Because of the impacts it can have to Minnesota’s crops, Palmer amaranth is listed as a Prohibited Weed Seed. (United Soybean Board via Flickr)
ST. PAUL — The Minnesota Department of Agriculture (MDA) has confirmed a new Palmer amaranth infestation in a conservation planting – this time in Todd County.
The MDA is investigating where the Palmer amaranth seed came from; however, officials believe the weed is limited to specific planting sites.
“There are several factors working in our favor that lead us to believe we can find, control, and eliminate this new Palmer amaranth find,” said Geir Friisoe, MDA’s Director of Plant Protection. “The Todd County planting was seeded in late June; and with our cold overnight temperatures earlier this week, it’s unlikely there is any viable seed on the plants. Also, thanks to local officials who were on the lookout for Palmer and notified us immediately, we were able to quickly find and identify the Palmer, and make a plan for eradication.”
Palmer amaranth was first confirmed in Minnesota in 2016 in Lyon and Yellow Medicine counties. Because of swift action there to control its spread, a small number of plants were found this year at the 2016 sites.
With continued herbicide treatment next year, Friisoe stated he is optimistic the MDA can completely eradicate the weed infestations in Lyon and Yellow Medicine counties, and he is confident the same can happen in Todd County.

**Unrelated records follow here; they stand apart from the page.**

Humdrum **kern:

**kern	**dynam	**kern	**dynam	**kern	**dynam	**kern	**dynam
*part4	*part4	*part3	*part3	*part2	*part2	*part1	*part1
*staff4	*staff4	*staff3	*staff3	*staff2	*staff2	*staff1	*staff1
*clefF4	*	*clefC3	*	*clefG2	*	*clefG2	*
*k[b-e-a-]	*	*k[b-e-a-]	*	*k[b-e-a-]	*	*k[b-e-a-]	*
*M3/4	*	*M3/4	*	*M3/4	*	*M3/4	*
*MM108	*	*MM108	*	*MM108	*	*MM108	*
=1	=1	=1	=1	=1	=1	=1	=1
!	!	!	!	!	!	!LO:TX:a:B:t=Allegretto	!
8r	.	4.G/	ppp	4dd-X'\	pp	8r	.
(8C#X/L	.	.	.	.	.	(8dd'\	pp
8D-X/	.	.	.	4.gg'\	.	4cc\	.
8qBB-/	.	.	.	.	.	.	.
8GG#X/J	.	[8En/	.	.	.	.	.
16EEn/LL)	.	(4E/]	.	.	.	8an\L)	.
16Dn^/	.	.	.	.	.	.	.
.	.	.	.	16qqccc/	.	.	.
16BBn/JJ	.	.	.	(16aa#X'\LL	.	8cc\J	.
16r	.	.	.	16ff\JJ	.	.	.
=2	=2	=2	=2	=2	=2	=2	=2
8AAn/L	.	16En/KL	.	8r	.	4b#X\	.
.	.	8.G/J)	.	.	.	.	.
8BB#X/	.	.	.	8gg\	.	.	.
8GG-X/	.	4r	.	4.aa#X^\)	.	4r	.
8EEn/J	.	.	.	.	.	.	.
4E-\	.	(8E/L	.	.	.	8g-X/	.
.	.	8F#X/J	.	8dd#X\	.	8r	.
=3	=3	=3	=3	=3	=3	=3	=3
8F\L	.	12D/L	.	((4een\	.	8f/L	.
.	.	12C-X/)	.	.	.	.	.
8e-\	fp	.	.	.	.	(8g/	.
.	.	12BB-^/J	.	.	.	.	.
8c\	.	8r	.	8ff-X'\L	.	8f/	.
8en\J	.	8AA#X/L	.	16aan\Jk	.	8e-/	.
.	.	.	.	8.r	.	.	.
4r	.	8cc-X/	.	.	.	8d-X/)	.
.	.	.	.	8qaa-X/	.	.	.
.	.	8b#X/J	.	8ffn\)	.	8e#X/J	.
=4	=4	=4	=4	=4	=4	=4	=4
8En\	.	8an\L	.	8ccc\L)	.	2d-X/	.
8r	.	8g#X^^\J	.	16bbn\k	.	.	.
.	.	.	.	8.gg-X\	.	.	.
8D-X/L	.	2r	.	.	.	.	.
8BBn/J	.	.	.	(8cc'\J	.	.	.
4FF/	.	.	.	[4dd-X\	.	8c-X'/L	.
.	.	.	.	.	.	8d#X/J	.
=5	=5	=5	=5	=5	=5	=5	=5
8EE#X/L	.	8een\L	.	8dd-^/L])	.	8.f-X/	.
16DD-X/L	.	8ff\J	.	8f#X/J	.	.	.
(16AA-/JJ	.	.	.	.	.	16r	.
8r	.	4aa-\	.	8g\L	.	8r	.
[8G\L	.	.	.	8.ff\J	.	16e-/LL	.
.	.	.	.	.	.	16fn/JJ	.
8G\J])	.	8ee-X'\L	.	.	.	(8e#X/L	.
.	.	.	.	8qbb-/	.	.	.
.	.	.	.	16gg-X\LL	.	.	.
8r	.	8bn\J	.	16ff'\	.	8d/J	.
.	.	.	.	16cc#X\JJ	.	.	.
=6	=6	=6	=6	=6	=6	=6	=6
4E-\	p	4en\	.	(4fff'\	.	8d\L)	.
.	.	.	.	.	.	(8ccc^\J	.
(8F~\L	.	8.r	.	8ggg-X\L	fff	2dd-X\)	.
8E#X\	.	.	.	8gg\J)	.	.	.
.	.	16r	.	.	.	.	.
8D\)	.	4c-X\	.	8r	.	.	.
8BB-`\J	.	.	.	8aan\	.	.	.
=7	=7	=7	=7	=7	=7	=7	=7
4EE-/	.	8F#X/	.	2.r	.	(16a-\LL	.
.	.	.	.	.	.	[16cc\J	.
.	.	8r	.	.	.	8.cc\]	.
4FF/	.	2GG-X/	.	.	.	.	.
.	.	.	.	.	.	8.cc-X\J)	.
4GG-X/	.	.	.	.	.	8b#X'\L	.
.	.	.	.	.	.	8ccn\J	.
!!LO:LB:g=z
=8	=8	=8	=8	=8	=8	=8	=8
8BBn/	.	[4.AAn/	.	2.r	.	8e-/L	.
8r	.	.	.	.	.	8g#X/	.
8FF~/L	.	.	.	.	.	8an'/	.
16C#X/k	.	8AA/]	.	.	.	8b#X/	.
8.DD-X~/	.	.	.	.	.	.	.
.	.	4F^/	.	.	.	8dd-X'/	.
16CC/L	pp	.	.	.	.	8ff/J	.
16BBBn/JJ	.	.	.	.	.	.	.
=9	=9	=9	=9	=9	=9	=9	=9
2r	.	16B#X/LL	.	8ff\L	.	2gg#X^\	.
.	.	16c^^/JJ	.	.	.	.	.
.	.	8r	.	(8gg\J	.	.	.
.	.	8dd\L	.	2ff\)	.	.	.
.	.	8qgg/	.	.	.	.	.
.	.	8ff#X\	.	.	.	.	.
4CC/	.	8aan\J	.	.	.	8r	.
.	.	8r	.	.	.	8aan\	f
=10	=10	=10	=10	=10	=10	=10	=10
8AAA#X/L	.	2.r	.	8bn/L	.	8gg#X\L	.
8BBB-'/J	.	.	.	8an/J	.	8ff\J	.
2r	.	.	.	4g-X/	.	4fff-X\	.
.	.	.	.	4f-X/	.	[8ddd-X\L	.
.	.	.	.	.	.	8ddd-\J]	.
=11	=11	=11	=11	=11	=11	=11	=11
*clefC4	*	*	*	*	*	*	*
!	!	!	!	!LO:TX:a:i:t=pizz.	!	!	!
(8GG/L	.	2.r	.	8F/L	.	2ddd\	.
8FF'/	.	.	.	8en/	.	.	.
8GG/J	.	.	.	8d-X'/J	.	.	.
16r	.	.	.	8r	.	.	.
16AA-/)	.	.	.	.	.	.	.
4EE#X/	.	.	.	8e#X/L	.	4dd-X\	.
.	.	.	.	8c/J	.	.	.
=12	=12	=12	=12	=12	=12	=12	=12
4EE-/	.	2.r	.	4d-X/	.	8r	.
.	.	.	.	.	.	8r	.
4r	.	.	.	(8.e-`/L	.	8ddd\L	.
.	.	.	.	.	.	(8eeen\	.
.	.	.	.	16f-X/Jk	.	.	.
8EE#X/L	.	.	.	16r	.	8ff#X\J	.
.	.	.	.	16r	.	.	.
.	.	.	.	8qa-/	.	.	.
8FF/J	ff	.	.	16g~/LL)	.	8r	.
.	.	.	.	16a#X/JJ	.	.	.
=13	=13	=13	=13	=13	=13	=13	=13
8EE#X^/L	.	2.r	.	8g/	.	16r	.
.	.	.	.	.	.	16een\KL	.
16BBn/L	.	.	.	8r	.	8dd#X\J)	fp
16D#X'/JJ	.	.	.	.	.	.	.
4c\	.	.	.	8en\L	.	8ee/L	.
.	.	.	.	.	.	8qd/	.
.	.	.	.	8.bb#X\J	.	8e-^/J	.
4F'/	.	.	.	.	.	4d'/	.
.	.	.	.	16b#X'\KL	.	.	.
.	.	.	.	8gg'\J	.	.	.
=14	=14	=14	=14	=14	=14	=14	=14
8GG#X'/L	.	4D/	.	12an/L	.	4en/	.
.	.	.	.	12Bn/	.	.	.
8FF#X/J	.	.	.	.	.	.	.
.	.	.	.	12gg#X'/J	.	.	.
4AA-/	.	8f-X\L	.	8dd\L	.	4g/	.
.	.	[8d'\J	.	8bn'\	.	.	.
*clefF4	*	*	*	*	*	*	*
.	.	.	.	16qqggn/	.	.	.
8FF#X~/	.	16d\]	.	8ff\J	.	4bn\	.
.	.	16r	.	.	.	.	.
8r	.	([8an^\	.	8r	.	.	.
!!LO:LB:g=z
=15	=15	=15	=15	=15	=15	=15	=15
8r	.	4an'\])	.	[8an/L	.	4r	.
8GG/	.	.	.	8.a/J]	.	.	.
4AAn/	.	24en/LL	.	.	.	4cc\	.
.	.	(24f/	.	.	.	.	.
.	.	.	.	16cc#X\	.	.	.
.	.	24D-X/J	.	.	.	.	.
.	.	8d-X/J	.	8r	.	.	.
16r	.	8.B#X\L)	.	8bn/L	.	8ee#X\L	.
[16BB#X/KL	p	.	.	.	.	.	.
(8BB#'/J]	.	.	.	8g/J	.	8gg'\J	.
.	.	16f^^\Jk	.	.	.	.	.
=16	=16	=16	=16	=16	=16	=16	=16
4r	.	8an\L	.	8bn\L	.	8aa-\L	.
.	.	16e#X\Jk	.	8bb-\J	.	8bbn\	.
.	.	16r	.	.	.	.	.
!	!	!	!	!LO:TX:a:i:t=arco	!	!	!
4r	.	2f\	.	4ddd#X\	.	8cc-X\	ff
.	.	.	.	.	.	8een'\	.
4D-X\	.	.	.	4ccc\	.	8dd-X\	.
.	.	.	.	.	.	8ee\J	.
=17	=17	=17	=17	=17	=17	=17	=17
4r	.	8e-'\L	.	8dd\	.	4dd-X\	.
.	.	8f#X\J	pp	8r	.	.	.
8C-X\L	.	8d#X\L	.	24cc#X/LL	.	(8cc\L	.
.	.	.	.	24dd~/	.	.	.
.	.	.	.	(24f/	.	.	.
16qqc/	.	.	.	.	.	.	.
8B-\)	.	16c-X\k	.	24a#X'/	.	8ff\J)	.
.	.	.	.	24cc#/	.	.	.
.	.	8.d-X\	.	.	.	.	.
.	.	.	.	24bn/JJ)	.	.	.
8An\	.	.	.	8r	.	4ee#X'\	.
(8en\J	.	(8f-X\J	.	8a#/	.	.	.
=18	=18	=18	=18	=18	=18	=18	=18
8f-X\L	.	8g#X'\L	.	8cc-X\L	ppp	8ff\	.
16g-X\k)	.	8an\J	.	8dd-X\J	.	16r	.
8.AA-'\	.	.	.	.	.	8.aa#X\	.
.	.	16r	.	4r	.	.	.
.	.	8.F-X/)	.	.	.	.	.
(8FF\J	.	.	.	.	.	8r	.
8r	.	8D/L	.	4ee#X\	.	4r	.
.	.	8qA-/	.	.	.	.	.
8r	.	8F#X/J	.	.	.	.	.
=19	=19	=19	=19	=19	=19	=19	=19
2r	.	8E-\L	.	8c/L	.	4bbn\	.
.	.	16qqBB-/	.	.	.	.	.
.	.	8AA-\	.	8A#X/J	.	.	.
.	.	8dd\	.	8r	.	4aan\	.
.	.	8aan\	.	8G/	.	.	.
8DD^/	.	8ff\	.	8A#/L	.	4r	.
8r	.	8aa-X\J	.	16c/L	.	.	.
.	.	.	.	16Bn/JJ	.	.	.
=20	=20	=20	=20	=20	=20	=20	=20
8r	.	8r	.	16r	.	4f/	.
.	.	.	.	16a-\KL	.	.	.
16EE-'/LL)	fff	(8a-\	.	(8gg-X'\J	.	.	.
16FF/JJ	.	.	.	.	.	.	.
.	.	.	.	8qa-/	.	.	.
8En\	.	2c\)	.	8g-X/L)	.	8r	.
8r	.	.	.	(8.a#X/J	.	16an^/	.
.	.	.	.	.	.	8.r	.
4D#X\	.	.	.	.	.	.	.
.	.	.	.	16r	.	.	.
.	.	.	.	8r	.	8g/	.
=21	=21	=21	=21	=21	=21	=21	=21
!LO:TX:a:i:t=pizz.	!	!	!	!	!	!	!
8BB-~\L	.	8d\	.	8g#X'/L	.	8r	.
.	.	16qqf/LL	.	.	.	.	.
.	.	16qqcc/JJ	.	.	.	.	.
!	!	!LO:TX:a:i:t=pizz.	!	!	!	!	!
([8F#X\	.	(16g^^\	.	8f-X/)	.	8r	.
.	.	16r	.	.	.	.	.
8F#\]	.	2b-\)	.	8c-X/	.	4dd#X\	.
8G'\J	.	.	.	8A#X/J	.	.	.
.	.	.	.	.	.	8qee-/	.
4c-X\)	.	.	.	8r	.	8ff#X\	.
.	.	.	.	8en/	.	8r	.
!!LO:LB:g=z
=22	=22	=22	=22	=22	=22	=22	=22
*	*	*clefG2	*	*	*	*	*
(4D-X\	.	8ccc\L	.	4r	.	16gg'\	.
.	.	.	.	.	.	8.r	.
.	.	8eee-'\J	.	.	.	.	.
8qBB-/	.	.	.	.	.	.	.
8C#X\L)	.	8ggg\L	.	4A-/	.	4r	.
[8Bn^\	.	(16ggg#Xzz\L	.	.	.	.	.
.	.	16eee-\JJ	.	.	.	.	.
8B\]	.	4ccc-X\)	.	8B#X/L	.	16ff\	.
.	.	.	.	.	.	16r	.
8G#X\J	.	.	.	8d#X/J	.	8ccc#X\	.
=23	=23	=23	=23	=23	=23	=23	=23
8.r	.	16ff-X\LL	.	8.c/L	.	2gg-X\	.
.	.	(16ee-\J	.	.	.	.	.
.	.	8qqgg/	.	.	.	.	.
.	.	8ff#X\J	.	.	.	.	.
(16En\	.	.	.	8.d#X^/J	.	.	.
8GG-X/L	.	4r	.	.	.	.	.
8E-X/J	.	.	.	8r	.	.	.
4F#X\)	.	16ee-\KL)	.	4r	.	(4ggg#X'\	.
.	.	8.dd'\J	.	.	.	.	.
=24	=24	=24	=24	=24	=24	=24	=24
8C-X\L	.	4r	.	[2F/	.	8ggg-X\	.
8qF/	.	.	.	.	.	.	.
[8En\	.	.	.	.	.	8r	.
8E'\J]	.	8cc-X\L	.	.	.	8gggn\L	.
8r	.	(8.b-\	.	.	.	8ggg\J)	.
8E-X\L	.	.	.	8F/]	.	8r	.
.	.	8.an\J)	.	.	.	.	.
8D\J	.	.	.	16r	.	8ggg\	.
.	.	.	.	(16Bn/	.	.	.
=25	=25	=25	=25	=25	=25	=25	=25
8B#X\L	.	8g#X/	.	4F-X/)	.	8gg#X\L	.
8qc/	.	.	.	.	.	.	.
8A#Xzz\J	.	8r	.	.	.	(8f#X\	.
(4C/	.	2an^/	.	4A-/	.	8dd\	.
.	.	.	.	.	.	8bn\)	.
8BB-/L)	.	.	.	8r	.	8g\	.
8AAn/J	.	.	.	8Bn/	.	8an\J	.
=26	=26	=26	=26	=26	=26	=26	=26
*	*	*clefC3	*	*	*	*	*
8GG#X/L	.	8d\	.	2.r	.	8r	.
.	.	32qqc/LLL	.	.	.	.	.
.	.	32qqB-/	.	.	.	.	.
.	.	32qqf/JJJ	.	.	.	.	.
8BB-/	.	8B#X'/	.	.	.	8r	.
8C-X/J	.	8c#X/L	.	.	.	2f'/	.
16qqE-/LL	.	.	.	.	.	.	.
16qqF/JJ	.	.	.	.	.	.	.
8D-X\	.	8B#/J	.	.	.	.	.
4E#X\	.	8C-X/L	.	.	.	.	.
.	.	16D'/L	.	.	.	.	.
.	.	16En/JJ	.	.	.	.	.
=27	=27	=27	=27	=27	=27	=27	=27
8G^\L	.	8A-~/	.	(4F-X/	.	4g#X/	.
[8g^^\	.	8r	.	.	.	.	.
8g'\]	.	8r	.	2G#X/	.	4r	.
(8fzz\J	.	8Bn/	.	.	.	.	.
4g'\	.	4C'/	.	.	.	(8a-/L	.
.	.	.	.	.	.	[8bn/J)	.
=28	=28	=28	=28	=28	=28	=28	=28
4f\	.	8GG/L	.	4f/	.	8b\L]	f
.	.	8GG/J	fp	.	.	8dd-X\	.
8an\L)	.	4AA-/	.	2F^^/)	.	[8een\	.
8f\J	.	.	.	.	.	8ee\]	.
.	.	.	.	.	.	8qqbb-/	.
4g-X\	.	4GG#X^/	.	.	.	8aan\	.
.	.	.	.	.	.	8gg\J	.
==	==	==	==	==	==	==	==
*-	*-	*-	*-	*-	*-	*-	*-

Palmer amaranth can grow 2 to 3 inches a day, typically reaching 6 to 8 feet, or more, in height. Left uncontrolled, a single female Palmer amaranth plant typically produces 100,000 to 500,000 seeds. It is resistant to multiple herbicides, and can cause substantial yield losses and greatly increase weed management costs in soybeans and corn.
Because of the impacts it can have to Minnesota’s crops, Palmer amaranth is listed as a Prohibited Weed Seed. This means no Palmer amaranth seed is allowed in any seed offered for sale in the state. It is also on Minnesota’s Prohibited Noxious Weed Eradicate List. All above and below ground parts of the plant must be destroyed. Also, no transportation, propagation, or sale of this plant is allowed.
The invasive weed is native to the southwestern United States and northwestern Mexico. It has been found in 28 other states, including Iowa, South Dakota and Wisconsin.